> [Provided data]:
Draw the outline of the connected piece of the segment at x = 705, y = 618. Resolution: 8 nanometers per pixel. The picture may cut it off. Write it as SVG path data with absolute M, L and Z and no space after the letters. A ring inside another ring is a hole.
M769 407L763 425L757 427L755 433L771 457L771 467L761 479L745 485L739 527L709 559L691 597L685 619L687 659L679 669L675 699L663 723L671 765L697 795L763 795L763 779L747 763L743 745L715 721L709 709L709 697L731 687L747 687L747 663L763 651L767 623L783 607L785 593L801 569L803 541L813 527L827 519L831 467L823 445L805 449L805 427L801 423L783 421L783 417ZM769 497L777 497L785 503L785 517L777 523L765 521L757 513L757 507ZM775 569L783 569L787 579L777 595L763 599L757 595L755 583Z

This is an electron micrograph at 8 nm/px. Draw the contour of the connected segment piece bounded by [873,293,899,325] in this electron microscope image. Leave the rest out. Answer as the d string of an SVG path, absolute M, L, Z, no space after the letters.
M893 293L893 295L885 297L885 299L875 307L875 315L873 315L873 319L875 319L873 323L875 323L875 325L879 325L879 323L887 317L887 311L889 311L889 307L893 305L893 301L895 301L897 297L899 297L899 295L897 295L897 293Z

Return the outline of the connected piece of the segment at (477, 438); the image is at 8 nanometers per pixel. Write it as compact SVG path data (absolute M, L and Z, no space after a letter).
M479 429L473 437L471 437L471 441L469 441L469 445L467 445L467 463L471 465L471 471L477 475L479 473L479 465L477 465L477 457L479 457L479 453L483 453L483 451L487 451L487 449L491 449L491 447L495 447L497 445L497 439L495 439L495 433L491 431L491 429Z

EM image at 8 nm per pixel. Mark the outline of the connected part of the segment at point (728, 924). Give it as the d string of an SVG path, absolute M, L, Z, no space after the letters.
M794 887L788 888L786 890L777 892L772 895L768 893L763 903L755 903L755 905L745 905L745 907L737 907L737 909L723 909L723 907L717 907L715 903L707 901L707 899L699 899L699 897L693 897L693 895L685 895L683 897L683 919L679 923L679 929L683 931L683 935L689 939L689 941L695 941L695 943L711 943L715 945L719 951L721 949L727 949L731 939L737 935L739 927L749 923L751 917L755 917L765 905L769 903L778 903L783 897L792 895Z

> [Work to complete]: The reply must present every entry, transcribed with its exact wording.

> [Output for this exercise]:
Draw the outline of the connected piece of the segment at x = 705, y = 618. Resolution: 8 nanometers per pixel. The picture may cut it off. Write it as SVG path data with absolute M, L and Z and no space after the letters. A ring inside another ring is a hole.
M769 407L763 425L757 427L755 433L771 457L771 467L761 479L745 485L739 527L709 559L691 597L685 619L687 659L679 669L675 699L663 723L671 765L697 795L763 795L763 779L747 763L743 745L715 721L709 709L709 697L731 687L747 687L747 663L763 651L767 623L783 607L785 593L801 569L803 541L813 527L827 519L831 467L823 445L805 449L805 427L801 423L783 421L783 417ZM769 497L777 497L785 503L785 517L777 523L765 521L757 513L757 507ZM775 569L783 569L787 579L777 595L763 599L757 595L755 583Z

This is an electron micrograph at 8 nm/px. Draw the contour of the connected segment piece bounded by [873,293,899,325] in this electron microscope image. Leave the rest out. Answer as the d string of an SVG path, absolute M, L, Z, no space after the letters.
M893 293L893 295L885 297L885 299L875 307L875 315L873 315L873 319L875 319L873 323L875 323L875 325L879 325L879 323L887 317L887 311L889 311L889 307L893 305L893 301L895 301L897 297L899 297L899 295L897 295L897 293Z

Return the outline of the connected piece of the segment at (477, 438); the image is at 8 nanometers per pixel. Write it as compact SVG path data (absolute M, L and Z, no space after a letter).
M479 429L473 437L471 437L471 441L469 441L469 445L467 445L467 463L471 465L471 471L477 475L479 473L479 465L477 465L477 457L479 457L479 453L483 453L483 451L487 451L487 449L491 449L491 447L495 447L497 445L497 439L495 439L495 433L491 431L491 429Z

EM image at 8 nm per pixel. Mark the outline of the connected part of the segment at point (728, 924). Give it as the d string of an SVG path, absolute M, L, Z, no space after the letters.
M794 887L788 888L786 890L777 892L772 895L768 893L763 903L755 903L755 905L745 905L745 907L737 907L737 909L723 909L723 907L717 907L715 903L707 901L707 899L699 899L699 897L693 897L693 895L685 895L683 897L683 919L679 923L679 929L683 931L683 935L689 939L689 941L695 941L695 943L711 943L715 945L719 951L721 949L727 949L731 939L737 935L739 927L749 923L751 917L755 917L765 905L769 903L778 903L783 897L792 895Z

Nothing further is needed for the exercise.